Problem requirements: Copy down every line of text in the records below, word for word and in order.

Data section:
# # #
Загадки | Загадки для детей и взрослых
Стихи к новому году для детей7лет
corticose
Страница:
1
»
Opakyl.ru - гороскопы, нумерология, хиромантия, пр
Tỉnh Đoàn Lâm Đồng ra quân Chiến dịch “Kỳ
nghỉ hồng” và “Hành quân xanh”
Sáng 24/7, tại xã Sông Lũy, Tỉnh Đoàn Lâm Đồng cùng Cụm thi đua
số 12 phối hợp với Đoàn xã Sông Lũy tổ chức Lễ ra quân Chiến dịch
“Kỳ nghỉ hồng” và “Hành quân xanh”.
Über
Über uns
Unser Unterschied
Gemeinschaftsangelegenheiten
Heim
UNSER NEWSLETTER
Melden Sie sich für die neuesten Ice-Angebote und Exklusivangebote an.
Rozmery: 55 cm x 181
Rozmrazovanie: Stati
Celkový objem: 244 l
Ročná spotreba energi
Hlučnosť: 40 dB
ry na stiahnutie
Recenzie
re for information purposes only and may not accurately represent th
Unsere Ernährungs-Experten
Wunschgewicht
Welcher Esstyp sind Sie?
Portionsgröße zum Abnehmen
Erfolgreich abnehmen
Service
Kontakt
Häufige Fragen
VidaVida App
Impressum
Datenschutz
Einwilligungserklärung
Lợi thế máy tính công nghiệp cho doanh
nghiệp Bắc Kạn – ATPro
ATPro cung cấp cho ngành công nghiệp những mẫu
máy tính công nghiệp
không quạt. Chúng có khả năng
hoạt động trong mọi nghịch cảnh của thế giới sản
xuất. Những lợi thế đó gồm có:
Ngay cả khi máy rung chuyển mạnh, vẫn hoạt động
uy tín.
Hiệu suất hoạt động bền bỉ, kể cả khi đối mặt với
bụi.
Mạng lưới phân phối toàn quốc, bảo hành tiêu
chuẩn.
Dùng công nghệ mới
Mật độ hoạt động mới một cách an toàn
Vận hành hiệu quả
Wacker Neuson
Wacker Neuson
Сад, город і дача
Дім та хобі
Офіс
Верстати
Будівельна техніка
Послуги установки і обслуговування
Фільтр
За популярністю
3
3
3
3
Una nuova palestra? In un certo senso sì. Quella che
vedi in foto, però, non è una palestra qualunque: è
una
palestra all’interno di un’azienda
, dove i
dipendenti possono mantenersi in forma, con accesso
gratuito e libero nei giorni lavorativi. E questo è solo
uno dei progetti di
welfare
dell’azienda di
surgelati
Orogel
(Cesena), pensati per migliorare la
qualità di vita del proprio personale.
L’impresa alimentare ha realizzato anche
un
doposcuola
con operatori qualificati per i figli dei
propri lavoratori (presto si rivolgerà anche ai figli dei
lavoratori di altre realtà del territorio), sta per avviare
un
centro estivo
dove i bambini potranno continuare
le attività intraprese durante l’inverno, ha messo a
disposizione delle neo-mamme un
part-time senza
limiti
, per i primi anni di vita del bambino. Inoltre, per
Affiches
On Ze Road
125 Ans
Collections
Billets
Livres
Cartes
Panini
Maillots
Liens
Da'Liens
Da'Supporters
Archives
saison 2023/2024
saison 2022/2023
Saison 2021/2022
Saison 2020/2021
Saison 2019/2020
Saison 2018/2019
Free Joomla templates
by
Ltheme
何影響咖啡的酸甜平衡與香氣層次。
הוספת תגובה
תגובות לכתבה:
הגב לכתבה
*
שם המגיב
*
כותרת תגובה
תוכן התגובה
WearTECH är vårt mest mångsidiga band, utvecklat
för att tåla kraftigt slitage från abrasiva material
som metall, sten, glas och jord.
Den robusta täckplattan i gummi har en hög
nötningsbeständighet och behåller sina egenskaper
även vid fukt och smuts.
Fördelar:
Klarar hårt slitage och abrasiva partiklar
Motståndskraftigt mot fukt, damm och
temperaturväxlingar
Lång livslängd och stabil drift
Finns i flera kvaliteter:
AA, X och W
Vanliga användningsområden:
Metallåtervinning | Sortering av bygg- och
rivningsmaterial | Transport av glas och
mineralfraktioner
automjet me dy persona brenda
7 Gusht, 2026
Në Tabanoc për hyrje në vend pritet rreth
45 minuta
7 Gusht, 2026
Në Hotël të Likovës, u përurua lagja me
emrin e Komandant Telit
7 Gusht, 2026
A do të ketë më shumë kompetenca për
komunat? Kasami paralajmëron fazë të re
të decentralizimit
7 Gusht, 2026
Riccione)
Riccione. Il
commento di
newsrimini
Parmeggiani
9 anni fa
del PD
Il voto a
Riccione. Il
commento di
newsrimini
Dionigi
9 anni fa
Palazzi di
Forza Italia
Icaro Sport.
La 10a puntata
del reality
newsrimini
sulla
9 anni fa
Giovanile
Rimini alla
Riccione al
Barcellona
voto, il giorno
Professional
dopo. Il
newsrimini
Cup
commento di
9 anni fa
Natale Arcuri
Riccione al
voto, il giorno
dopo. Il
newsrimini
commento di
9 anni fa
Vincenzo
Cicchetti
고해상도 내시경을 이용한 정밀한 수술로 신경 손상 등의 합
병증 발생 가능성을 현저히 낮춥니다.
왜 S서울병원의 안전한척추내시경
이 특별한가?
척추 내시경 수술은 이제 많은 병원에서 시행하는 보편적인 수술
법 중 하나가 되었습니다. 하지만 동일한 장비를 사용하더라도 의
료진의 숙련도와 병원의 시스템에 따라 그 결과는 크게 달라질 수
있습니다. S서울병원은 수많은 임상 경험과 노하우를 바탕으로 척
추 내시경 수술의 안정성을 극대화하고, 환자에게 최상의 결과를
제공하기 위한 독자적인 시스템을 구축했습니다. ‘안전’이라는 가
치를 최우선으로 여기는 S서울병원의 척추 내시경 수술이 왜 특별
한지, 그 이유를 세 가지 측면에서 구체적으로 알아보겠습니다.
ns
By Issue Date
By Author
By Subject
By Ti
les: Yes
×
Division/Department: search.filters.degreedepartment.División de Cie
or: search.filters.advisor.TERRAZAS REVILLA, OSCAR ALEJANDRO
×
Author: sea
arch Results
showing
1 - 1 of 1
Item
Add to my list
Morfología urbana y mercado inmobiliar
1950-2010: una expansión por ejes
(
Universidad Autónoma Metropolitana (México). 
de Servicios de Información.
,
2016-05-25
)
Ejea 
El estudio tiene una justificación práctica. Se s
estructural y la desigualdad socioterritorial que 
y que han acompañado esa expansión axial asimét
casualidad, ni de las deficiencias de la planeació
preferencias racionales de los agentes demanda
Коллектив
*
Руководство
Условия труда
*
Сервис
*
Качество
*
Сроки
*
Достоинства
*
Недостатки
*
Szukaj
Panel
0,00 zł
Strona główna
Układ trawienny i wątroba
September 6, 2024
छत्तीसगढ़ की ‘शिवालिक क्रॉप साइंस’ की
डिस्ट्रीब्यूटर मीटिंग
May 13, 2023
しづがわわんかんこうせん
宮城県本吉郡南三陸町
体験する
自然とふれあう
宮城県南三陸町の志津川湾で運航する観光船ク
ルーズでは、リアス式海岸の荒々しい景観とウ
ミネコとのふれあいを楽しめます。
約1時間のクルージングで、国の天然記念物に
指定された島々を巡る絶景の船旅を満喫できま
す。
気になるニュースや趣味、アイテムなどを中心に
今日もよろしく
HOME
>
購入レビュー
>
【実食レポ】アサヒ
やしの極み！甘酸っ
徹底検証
# # #
Answer to this exercise:
Загадки | Загадки для детей и взрослых
Стихи к новому году для детей7лет
corticose
Страница:
1
»
Opakyl.ru - гороскопы, нумерология, хиромантия, пр
Tỉnh Đoàn Lâm Đồng ra quân Chiến dịch “Kỳ
nghỉ hồng” và “Hành quân xanh”
Sáng 24/7, tại xã Sông Lũy, Tỉnh Đoàn Lâm Đồng cùng Cụm thi đua
số 12 phối hợp với Đoàn xã Sông Lũy tổ chức Lễ ra quân Chiến dịch
“Kỳ nghỉ hồng” và “Hành quân xanh”.
Über
Über uns
Unser Unterschied
Gemeinschaftsangelegenheiten
Heim
UNSER NEWSLETTER
Melden Sie sich für die neuesten Ice-Angebote und Exklusivangebote an.
Rozmery: 55 cm x 181
Rozmrazovanie: Stati
Celkový objem: 244 l
Ročná spotreba energi
Hlučnosť: 40 dB
ry na stiahnutie
Recenzie
re for information purposes only and may not accurately represent th
Unsere Ernährungs-Experten
Wunschgewicht
Welcher Esstyp sind Sie?
Portionsgröße zum Abnehmen
Erfolgreich abnehmen
Service
Kontakt
Häufige Fragen
VidaVida App
Impressum
Datenschutz
Einwilligungserklärung
Lợi thế máy tính công nghiệp cho doanh
nghiệp Bắc Kạn – ATPro
ATPro cung cấp cho ngành công nghiệp những mẫu
máy tính công nghiệp
không quạt. Chúng có khả năng
hoạt động trong mọi nghịch cảnh của thế giới sản
xuất. Những lợi thế đó gồm có:
Ngay cả khi máy rung chuyển mạnh, vẫn hoạt động
uy tín.
Hiệu suất hoạt động bền bỉ, kể cả khi đối mặt với
bụi.
Mạng lưới phân phối toàn quốc, bảo hành tiêu
chuẩn.
Dùng công nghệ mới
Mật độ hoạt động mới một cách an toàn
Vận hành hiệu quả
Wacker Neuson
Wacker Neuson
Сад, город і дача
Дім та хобі
Офіс
Верстати
Будівельна техніка
Послуги установки і обслуговування
Фільтр
За популярністю
3
3
3
3
Una nuova palestra? In un certo senso sì. Quella che
vedi in foto, però, non è una palestra qualunque: è
una
palestra all’interno di un’azienda
, dove i
dipendenti possono mantenersi in forma, con accesso
gratuito e libero nei giorni lavorativi. E questo è solo
uno dei progetti di
welfare
dell’azienda di
surgelati
Orogel
(Cesena), pensati per migliorare la
qualità di vita del proprio personale.
L’impresa alimentare ha realizzato anche
un
doposcuola
con operatori qualificati per i figli dei
propri lavoratori (presto si rivolgerà anche ai figli dei
lavoratori di altre realtà del territorio), sta per avviare
un
centro estivo
dove i bambini potranno continuare
le attività intraprese durante l’inverno, ha messo a
disposizione delle neo-mamme un
part-time senza
limiti
, per i primi anni di vita del bambino. Inoltre, per
Affiches
On Ze Road
125 Ans
Collections
Billets
Livres
Cartes
Panini
Maillots
Liens
Da'Liens
Da'Supporters
Archives
saison 2023/2024
saison 2022/2023
Saison 2021/2022
Saison 2020/2021
Saison 2019/2020
Saison 2018/2019
Free Joomla templates
by
Ltheme
何影響咖啡的酸甜平衡與香氣層次。
הוספת תגובה
תגובות לכתבה:
הגב לכתבה
*
שם המגיב
*
כותרת תגובה
תוכן התגובה
WearTECH är vårt mest mångsidiga band, utvecklat
för att tåla kraftigt slitage från abrasiva material
som metall, sten, glas och jord.
Den robusta täckplattan i gummi har en hög
nötningsbeständighet och behåller sina egenskaper
även vid fukt och smuts.
Fördelar:
Klarar hårt slitage och abrasiva partiklar
Motståndskraftigt mot fukt, damm och
temperaturväxlingar
Lång livslängd och stabil drift
Finns i flera kvaliteter:
AA, X och W
Vanliga användningsområden:
Metallåtervinning | Sortering av bygg- och
rivningsmaterial | Transport av glas och
mineralfraktioner
automjet me dy persona brenda
7 Gusht, 2026
Në Tabanoc për hyrje në vend pritet rreth
45 minuta
7 Gusht, 2026
Në Hotël të Likovës, u përurua lagja me
emrin e Komandant Telit
7 Gusht, 2026
A do të ketë më shumë kompetenca për
komunat? Kasami paralajmëron fazë të re
të decentralizimit
7 Gusht, 2026
Riccione)
Riccione. Il
commento di
newsrimini
Parmeggiani
9 anni fa
del PD
Il voto a
Riccione. Il
commento di
newsrimini
Dionigi
9 anni fa
Palazzi di
Forza Italia
Icaro Sport.
La 10a puntata
del reality
newsrimini
sulla
9 anni fa
Giovanile
Rimini alla
Riccione al
Barcellona
voto, il giorno
Professional
dopo. Il
newsrimini
Cup
commento di
9 anni fa
Natale Arcuri
Riccione al
voto, il giorno
dopo. Il
newsrimini
commento di
9 anni fa
Vincenzo
Cicchetti
고해상도 내시경을 이용한 정밀한 수술로 신경 손상 등의 합
병증 발생 가능성을 현저히 낮춥니다.
왜 S서울병원의 안전한척추내시경
이 특별한가?
척추 내시경 수술은 이제 많은 병원에서 시행하는 보편적인 수술
법 중 하나가 되었습니다. 하지만 동일한 장비를 사용하더라도 의
료진의 숙련도와 병원의 시스템에 따라 그 결과는 크게 달라질 수
있습니다. S서울병원은 수많은 임상 경험과 노하우를 바탕으로 척
추 내시경 수술의 안정성을 극대화하고, 환자에게 최상의 결과를
제공하기 위한 독자적인 시스템을 구축했습니다. ‘안전’이라는 가
치를 최우선으로 여기는 S서울병원의 척추 내시경 수술이 왜 특별
한지, 그 이유를 세 가지 측면에서 구체적으로 알아보겠습니다.
ns
By Issue Date
By Author
By Subject
By Ti
les: Yes
×
Division/Department: search.filters.degreedepartment.División de Cie
or: search.filters.advisor.TERRAZAS REVILLA, OSCAR ALEJANDRO
×
Author: sea
arch Results
showing
1 - 1 of 1
Item
Add to my list
Morfología urbana y mercado inmobiliar
1950-2010: una expansión por ejes
(
Universidad Autónoma Metropolitana (México). 
de Servicios de Información.
,
2016-05-25
)
Ejea 
El estudio tiene una justificación práctica. Se s
estructural y la desigualdad socioterritorial que 
y que han acompañado esa expansión axial asimét
casualidad, ni de las deficiencias de la planeació
preferencias racionales de los agentes demanda
Коллектив
*
Руководство
Условия труда
*
Сервис
*
Качество
*
Сроки
*
Достоинства
*
Недостатки
*
Szukaj
Panel
0,00 zł
Strona główna
Układ trawienny i wątroba
September 6, 2024
छत्तीसगढ़ की ‘शिवालिक क्रॉप साइंस’ की
डिस्ट्रीब्यूटर मीटिंग
May 13, 2023
しづがわわんかんこうせん
宮城県本吉郡南三陸町
体験する
自然とふれあう
宮城県南三陸町の志津川湾で運航する観光船ク
ルーズでは、リアス式海岸の荒々しい景観とウ
ミネコとのふれあいを楽しめます。
約1時間のクルージングで、国の天然記念物に
指定された島々を巡る絶景の船旅を満喫できま
す。
気になるニュースや趣味、アイテムなどを中心に
今日もよろしく
HOME
>
購入レビュー
>
【実食レポ】アサヒ
やしの極み！甘酸っ
徹底検証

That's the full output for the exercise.